Мы уже говорили неоднократно, что Чехов не может счи­таться глубоким психопатологом-аналитиком. Будучи худож­ником-импрессионистом, изображающим действительность лишь легкими, нежными штрихами, он не дал нам таких де­тальных психологических анализов, как Достоевский. Мы не находим в его произведениях даже аналитических приемов Мопассана, с которым Чехов имеет так много общего по мане­ре своего художественного письма, но он дал нам ряд типов больных людей, имеющих широкое социальное значение, он указал обществу на те социальные недуги, на которые указы­ваем и мы, психиатры, и в этом смысле мы смело можем счи­тать покойного писателя нашим союзником в деле обнажения тех язв, борьба с которыми составляет наше призвание и нашу задачу.

В. В. ВОРОВСКИЙ Лишние люди

Nur der verdient sich Freiheit wie das Leben, Der taglich sie erobern muss.

Faust, II Theil1

I

Могучим потоком движется жизнь все «вперед — и выше», «вперед — и выше», увлекая за собой все живое и жизнеспо­собное, заражая бодрым, радостным настроением, суля беско­нечные перспективы. «Пусть сильнее грянет буря» — льется песнь буревестника, и эта песнь наполняет душу не страхом перед стихией, а мужеством и жаждой жизни, сознанием силы, переливающейся «живчиком по жилочкам» и рвущейся к делу. И среди этого могучего хора пробуждающейся весны жалким диссонансом звучат заунывные голоса отмирающего поколения, пережившего свои мечты и желания. Грустной ве­реницей проходят бесславные потомки некогда славных отцов перед нашими глазами в пьесах А. П. Чехова. Без веры, без воли, без желаний коротают они свой печальный век, — эти «лишние люди».

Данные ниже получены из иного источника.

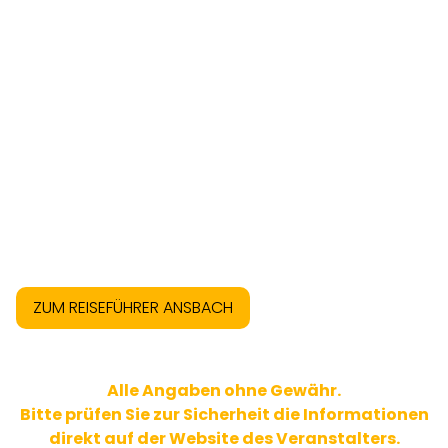
ZUM REISEFÜHRER ANSBACH
Alle Angaben ohne Gewähr.
Bitte prüfen Sie zur Sicherheit die Informationen
direkt auf der Website des Veranstalters.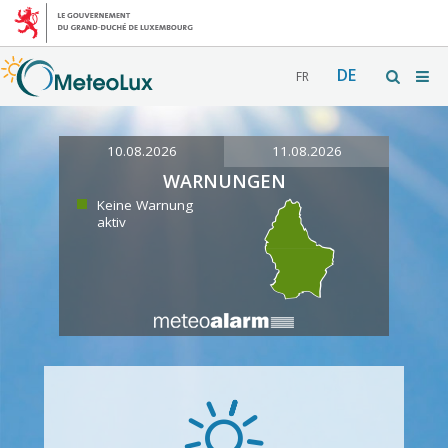
DE
FR
10.08.2026
11.08.2026
WARNUNGEN
Keine Warnung
aktiv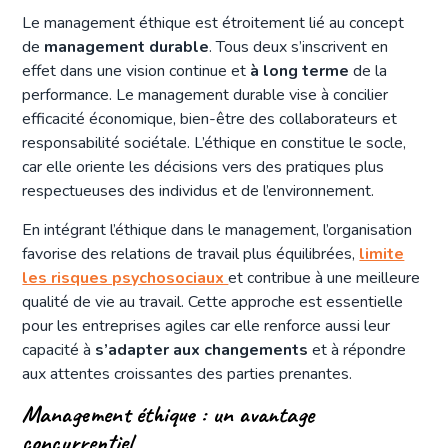
Le management éthique est étroitement lié au concept
de
management durable
. Tous deux s’inscrivent en
effet dans une vision continue et
à long terme
de la
performance. Le management durable vise à concilier
efficacité économique, bien-être des collaborateurs et
responsabilité sociétale. L’éthique en constitue le socle,
car elle oriente les décisions vers des pratiques plus
respectueuses des individus et de l’environnement.
En intégrant l’éthique dans le management, l’organisation
favorise des relations de travail plus équilibrées,
limite
les risques psychosociaux
et contribue à une meilleure
qualité de vie au travail. Cette approche est essentielle
pour les entreprises agiles car elle renforce aussi leur
capacité à
s’adapter aux changements
et à répondre
aux attentes croissantes des parties prenantes.
Management éthique : un avantage
concurrentiel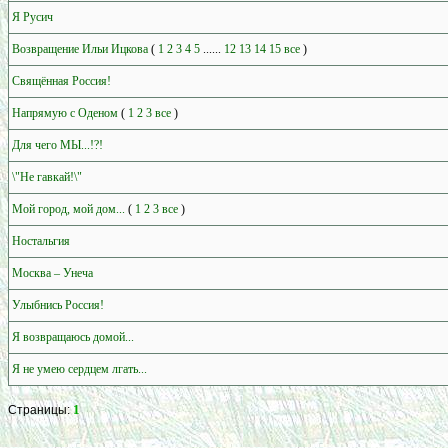
Я Русич
Возвращение Ильи Ицкова
(
1
2
3
4
5
......
12
13
14
15
все
)
Свящённая Россия!
Напрямую с Оденом
(
1
2
3
все
)
Для чего МЫ...!?!
\"Не гавкай!\"
Мой город, мой дом...
(
1
2
3
все
)
Ностальгия
Москва – Унеча
Улыбнись Россия!
Я возвращаюсь домой...
Я не умею сердцем лгать...
1
Страницы: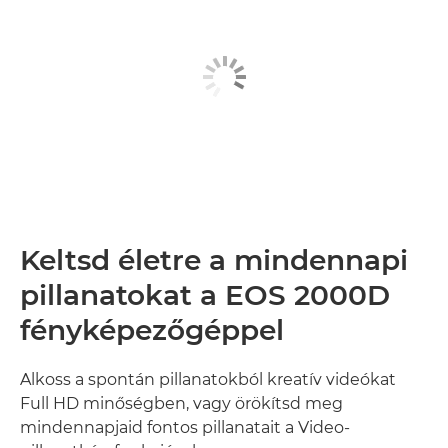
Keltsd életre a mindennapi
pillanatokat a EOS 2000D
fényképezőgéppel
Alkoss a spontán pillanatokból kreatív videókat
Full HD minőségben, vagy örökítsd meg
mindennapjaid fontos pillanatait a Video-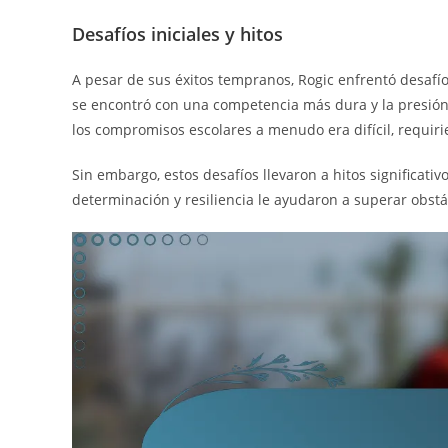
Desafíos iniciales y hitos
A pesar de sus éxitos tempranos, Rogic enfrentó desafío
se encontró con una competencia más dura y la presión
los compromisos escolares a menudo era difícil, requiri
Sin embargo, estos desafíos llevaron a hitos significat
determinación y resiliencia le ayudaron a superar obstá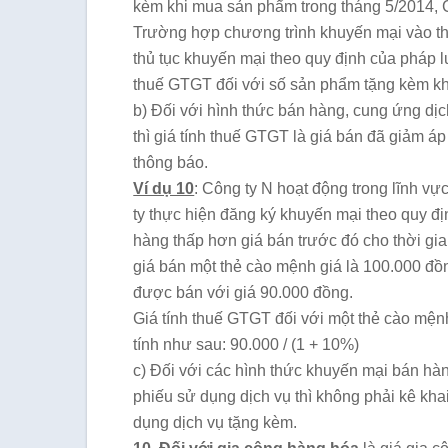
kèm khi mua sản phẩm trong tháng 5/2014, C
Trường hợp chương trình khuyến mại vào th
thủ tục khuyến mại theo quy định của pháp l
thuế GTGT đối với số sản phẩm tặng kèm kh
b) Đối với hình thức bán hàng, cung ứng dịc
thì giá tính thuế GTGT là giá bán đã giảm á
thông báo.
Ví dụ 10
: Công ty N hoạt động trong lĩnh vự
ty thực hiện đăng ký khuyến mại theo quy đ
hàng thấp hơn giá bán trước đó cho thời gia
giá bán một thẻ cào mệnh giá là 100.000 đồ
được bán với giá 90.000 đồng.
Giá tính thuế GTGT đối với một thẻ cào mện
tính như sau: 90.000 / (1 + 10%)
c) Đối với các hình thức khuyến mại bán hà
phiếu sử dụng dịch vụ thì không phải kê kha
dụng dịch vụ tặng kèm.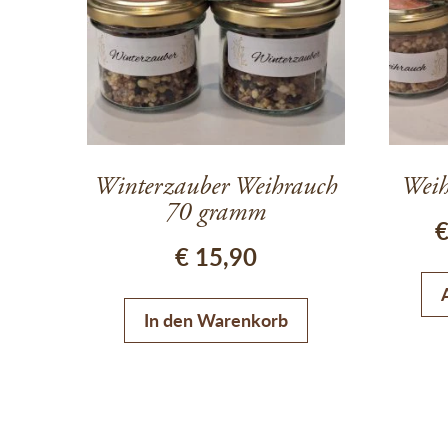
Winterzauber Weihrauch
Weih
70 gramm
€
15,90
In den Warenkorb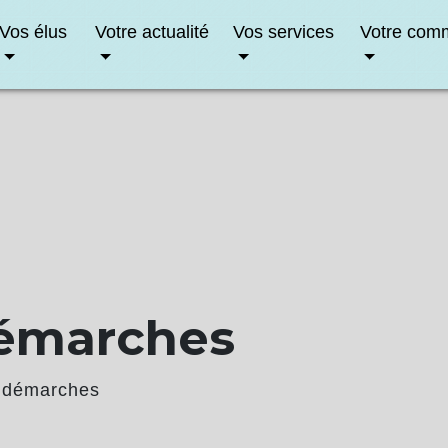
Vos élus
Votre actualité
Vos services
Votre com
démarches
 démarches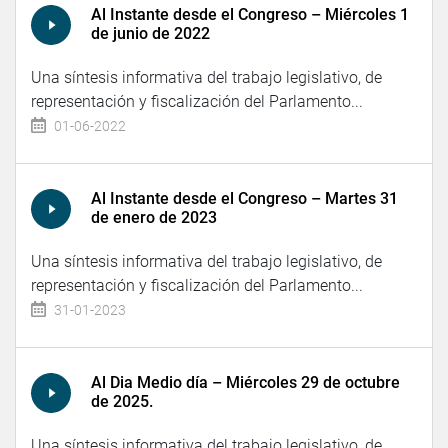
Al Instante desde el Congreso – Miércoles 1
de junio de 2022
Una síntesis informativa del trabajo legislativo, de
representación y fiscalización del Parlamento...
01-06-2022
Al Instante desde el Congreso – Martes 31
de enero de 2023
Una síntesis informativa del trabajo legislativo, de
representación y fiscalización del Parlamento...
31-01-2023
Al Dia Medio día – Miércoles 29 de octubre
de 2025.
Una síntesis informativa del trabajo legislativo, de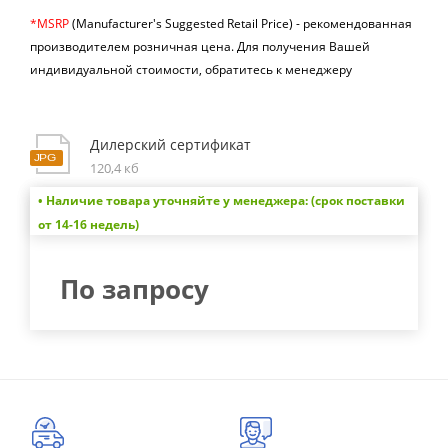
*MSRP
(Manufacturer's Suggested Retail Price) -
рекомендованная
производителем розничная цена.
Для получения Вашей
индивидуальной стоимости, обратитесь к менеджеру
Дилерский сертификат
120,4 кб
• Наличие товара уточняйте у менеджера: (срок поставки
от 14-16 недель)
По запросу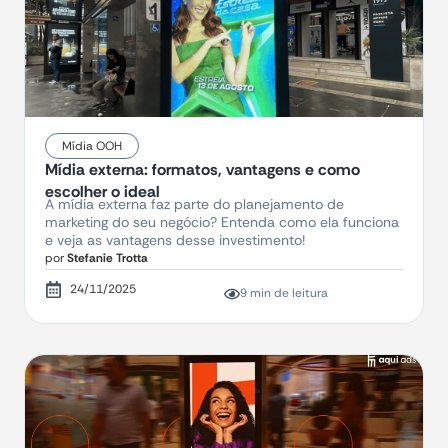
Mídia OOH
Mídia externa: formatos, vantagens e como
escolher o ideal
A mídia externa faz parte do planejamento de
marketing do seu negócio? Entenda como ela funciona
e veja as vantagens desse investimento!
por
Stefanie Trotta
24/11/2025
9 min de leitura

Лишние люди!.. Какое нелепое, какое уродливое сочетание понятий. Для людей, провозгласивших человека царем творе­нья, поставивших его на первое место среди всего сущего, ка­залось бы, может быть «лишним» все, что угодно, только не сам человек. А между тем, несмотря на торжественные гимны человеку со стороны идеалистов и менее высокопарное, но бо­лее глубокое уважение к нему со стороны реалистов, жизнь немилосердно коверкает людей и ставит их нередко в такие условия, где они оказываются совсем лишними.

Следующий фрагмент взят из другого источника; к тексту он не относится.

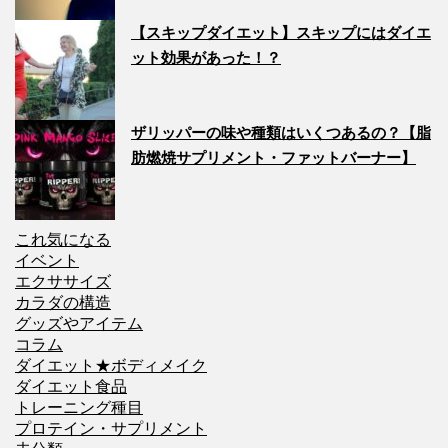
【スキップダイエット】スキップにはダイエ
ット効果があった！？
ザリッパーの味や種類はいくつあるの？【脂
肪燃焼サプリメント・ファットバーナー】
これ気になる
イベント
エクササイズ
カラダの構造
グッズやアイテム
コラム
ダイエット★ボディメイク
ダイエット食品
トレーニング種目
プロテイン・サプリメント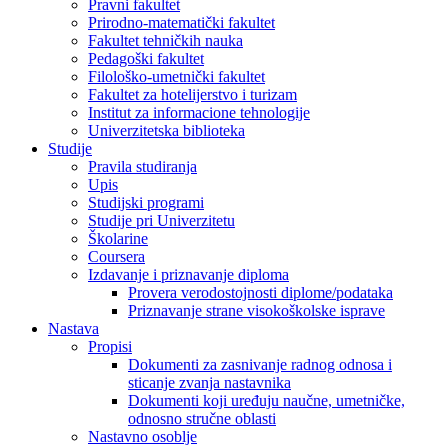
Pravni fakultet
Prirodno-matematički fakultet
Fakultet tehničkih nauka
Pedagoški fakultet
Filološko-umetnički fakultet
Fakultet za hotelijerstvo i turizam
Institut za informacione tehnologije
Univerzitetska biblioteka
Studije
Pravila studiranja
Upis
Studijski programi
Studije pri Univerzitetu
Školarine
Coursera
Izdavanje i priznavanje diploma
Provera verodostojnosti diplome/podataka
Priznavanje strane visokoškolske isprave
Nastava
Propisi
Dokumenti za zasnivanje radnog odnosa i
sticanje zvanja nastavnika
Dokumenti koji uređuju naučne, umetničke,
odnosno stručne oblasti
Nastavno osoblje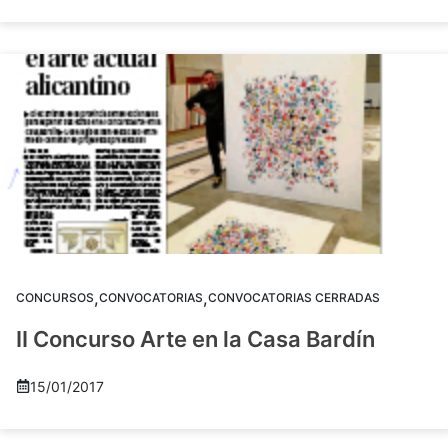
,
,
CONCURSOS
CONVOCATORIAS
CONVOCATORIAS CERRADAS
II Concurso Arte en la Casa Bardín
15/01/2017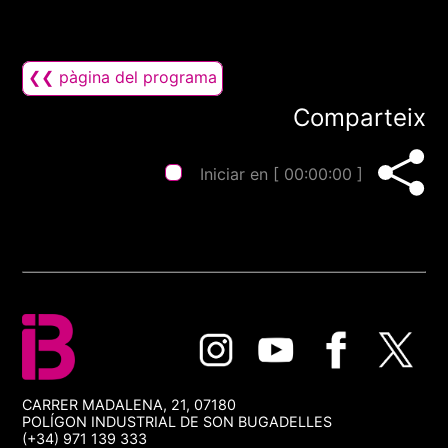
❮❮ pàgina del programa
Comparteix
Iniciar en [
00:00:00
]
CARRER MADALENA, 21, 07180
POLÍGON INDUSTRIAL DE SON BUGADELLES
(+34) 971 139 333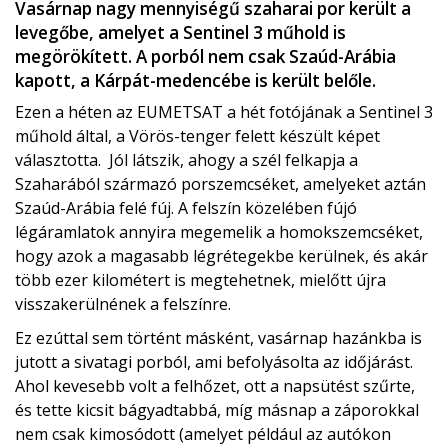
Vasárnap nagy mennyiségű szaharai por került a
levegőbe, amelyet a Sentinel 3 műhold is
megörökített. A porból nem csak Szaúd-Arábia
kapott, a Kárpát-medencébe is került belőle.
Ezen a héten az EUMETSAT a hét fotójának a Sentinel 3
műhold által, a Vörös-tenger felett készült képet
választotta. Jól látszik, ahogy a szél felkapja a
Szaharából származó porszemcséket, amelyeket aztán
Szaúd-Arábia felé fúj. A felszín közelében fújó
légáramlatok annyira megemelik a homokszemcséket,
hogy azok a magasabb légrétegekbe kerülnek, és akár
több ezer kilométert is megtehetnek, mielőtt újra
visszakerülnének a felszínre.
Ez ezúttal sem történt másként, vasárnap hazánkba is
jutott a sivatagi porból, ami befolyásolta az időjárást.
Ahol kevesebb volt a felhőzet, ott a napsütést szűrte,
és tette kicsit bágyadtabbá, míg másnap a záporokkal
nem csak kimosódott (amelyet például az autókon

«Я умираю от стыда при мысли, — жалуется Иванов, — что я, здоровый, сильный человек, обратился не то в Гамлета, не то в Манфреда, не то в лишние люди.»

И этот «здоровый, сильный», но лишний человек такими мрачными красками рисует свое душевное состояние:

«С тяжелой головой, с ленивой душой, утомленный, надор­ванный, надломленный, без веры, без любви, без цели, как тень, слоняюсь я среди людей и не знаю: кто я, зачем живу, чего хочу?»

А за ним мрачными рядами проходят другие, такие же «лишние люди» — Астровы, дяди Вани, Тузенбахи, злополуч­ные «сестры», несчастные «чайки», владельцы «вишневых са­дов», и много их, и все они угрюмые, измученные мелкими, но безысходными страданиями, и жалкие этой мелочностью своих страданий. Сквозь дымку идеализации — или, вернее, поэти­ческой жалости и сострадания, которыми окружил своих геро­ев автор, проглядывает все ничтожество этой серенькой, ту­манной жизни, грустной и отталкивающей, как дождливый осенний день.